Copy the text of the material below line by line without changing anything, and leave the pictures out of your answer.

DATA TO EXAMINE:
------------------------

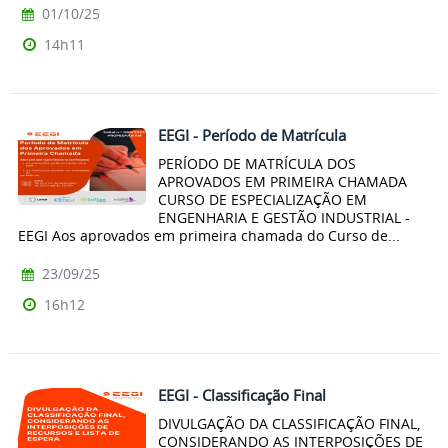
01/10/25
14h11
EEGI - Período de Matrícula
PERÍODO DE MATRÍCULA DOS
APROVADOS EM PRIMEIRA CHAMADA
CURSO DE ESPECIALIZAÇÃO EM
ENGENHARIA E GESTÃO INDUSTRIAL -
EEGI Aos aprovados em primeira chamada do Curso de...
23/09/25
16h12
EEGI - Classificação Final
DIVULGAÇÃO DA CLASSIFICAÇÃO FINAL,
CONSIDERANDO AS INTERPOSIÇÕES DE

------------------------

WORKED SOLUTION:
01/10/25
14h11
EEGI - Período de Matrícula
PERÍODO DE MATRÍCULA DOS
APROVADOS EM PRIMEIRA CHAMADA
CURSO DE ESPECIALIZAÇÃO EM
ENGENHARIA E GESTÃO INDUSTRIAL -
EEGI Aos aprovados em primeira chamada do Curso de...
23/09/25
16h12
EEGI - Classificação Final
DIVULGAÇÃO DA CLASSIFICAÇÃO FINAL,
CONSIDERANDO AS INTERPOSIÇÕES DE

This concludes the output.